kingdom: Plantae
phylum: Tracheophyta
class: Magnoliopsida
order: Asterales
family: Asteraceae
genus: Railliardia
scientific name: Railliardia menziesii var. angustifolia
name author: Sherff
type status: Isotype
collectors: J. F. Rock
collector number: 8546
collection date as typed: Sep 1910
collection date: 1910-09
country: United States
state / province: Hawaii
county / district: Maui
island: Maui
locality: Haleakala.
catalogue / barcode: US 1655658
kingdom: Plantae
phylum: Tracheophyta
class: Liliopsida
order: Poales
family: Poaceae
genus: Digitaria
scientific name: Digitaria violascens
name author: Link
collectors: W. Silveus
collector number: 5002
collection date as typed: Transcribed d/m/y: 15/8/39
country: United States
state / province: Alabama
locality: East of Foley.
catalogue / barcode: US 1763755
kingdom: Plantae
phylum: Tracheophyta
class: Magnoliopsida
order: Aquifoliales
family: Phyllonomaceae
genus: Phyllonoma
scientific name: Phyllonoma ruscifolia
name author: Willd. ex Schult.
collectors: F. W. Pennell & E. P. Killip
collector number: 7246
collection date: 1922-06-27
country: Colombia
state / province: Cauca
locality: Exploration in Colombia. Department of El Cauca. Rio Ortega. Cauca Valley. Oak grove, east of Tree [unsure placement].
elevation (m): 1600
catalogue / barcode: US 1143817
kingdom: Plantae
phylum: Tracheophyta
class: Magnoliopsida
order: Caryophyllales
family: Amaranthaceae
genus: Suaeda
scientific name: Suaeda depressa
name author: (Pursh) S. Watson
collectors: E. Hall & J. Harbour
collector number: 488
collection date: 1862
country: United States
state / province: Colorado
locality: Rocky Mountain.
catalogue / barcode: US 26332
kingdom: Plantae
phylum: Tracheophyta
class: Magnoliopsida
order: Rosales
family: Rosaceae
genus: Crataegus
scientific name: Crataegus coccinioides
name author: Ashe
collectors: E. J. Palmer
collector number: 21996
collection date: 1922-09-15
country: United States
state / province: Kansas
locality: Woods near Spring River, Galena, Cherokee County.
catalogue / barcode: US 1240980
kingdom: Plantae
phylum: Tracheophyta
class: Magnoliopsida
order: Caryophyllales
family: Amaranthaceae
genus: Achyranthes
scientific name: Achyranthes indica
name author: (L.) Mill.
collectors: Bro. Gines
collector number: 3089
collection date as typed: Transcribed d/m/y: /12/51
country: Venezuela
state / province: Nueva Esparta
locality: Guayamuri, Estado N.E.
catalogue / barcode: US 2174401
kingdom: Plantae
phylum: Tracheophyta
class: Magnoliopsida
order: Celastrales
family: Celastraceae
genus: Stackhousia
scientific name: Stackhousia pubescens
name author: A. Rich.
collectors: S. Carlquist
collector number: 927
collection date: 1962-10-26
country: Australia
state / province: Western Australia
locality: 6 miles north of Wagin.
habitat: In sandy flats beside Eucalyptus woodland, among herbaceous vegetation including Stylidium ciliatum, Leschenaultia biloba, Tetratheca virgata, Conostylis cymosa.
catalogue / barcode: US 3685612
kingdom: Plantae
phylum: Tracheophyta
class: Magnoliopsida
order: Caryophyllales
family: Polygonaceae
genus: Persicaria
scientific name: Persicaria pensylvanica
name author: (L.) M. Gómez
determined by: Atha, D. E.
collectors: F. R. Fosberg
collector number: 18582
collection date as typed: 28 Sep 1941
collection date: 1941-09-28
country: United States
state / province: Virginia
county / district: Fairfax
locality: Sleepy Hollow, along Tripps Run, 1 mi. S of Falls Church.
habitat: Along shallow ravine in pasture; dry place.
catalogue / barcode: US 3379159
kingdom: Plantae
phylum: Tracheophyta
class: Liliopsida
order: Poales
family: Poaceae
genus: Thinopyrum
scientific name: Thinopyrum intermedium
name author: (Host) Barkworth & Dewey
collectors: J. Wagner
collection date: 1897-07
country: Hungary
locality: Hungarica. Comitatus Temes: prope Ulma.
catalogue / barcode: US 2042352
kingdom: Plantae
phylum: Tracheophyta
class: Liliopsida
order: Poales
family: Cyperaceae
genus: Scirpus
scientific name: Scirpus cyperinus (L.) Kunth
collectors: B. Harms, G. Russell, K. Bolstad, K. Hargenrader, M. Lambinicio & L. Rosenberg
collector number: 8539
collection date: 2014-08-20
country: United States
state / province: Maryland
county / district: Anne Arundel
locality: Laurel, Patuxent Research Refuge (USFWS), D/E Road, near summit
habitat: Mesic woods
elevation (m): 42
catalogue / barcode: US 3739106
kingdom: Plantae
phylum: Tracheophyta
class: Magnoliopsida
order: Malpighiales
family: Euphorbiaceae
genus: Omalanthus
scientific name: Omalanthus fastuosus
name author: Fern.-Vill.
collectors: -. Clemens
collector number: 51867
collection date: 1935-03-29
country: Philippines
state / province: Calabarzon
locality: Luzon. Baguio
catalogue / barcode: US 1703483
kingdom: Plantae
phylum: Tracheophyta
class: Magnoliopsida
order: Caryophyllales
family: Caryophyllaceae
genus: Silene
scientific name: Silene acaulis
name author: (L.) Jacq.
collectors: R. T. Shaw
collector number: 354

════════════════

Reproduce verbatim the part of the records above that opens with the line containing "collection date: 1862" and closes with the line containing "locality: 6 miles north of Wagin.", including both of those lines.

**Result of the task:**
collection date: 1862
country: United States
state / province: Colorado
locality: Rocky Mountain.
catalogue / barcode: US 26332
kingdom: Plantae
phylum: Tracheophyta
class: Magnoliopsida
order: Rosales
family: Rosaceae
genus: Crataegus
scientific name: Crataegus coccinioides
name author: Ashe
collectors: E. J. Palmer
collector number: 21996
collection date: 1922-09-15
country: United States
state / province: Kansas
locality: Woods near Spring River, Galena, Cherokee County.
catalogue / barcode: US 1240980
kingdom: Plantae
phylum: Tracheophyta
class: Magnoliopsida
order: Caryophyllales
family: Amaranthaceae
genus: Achyranthes
scientific name: Achyranthes indica
name author: (L.) Mill.
collectors: Bro. Gines
collector number: 3089
collection date as typed: Transcribed d/m/y: /12/51
country: Venezuela
state / province: Nueva Esparta
locality: Guayamuri, Estado N.E.
catalogue / barcode: US 2174401
kingdom: Plantae
phylum: Tracheophyta
class: Magnoliopsida
order: Celastrales
family: Celastraceae
genus: Stackhousia
scientific name: Stackhousia pubescens
name author: A. Rich.
collectors: S. Carlquist
collector number: 927
collection date: 1962-10-26
country: Australia
state / province: Western Australia
locality: 6 miles north of Wagin.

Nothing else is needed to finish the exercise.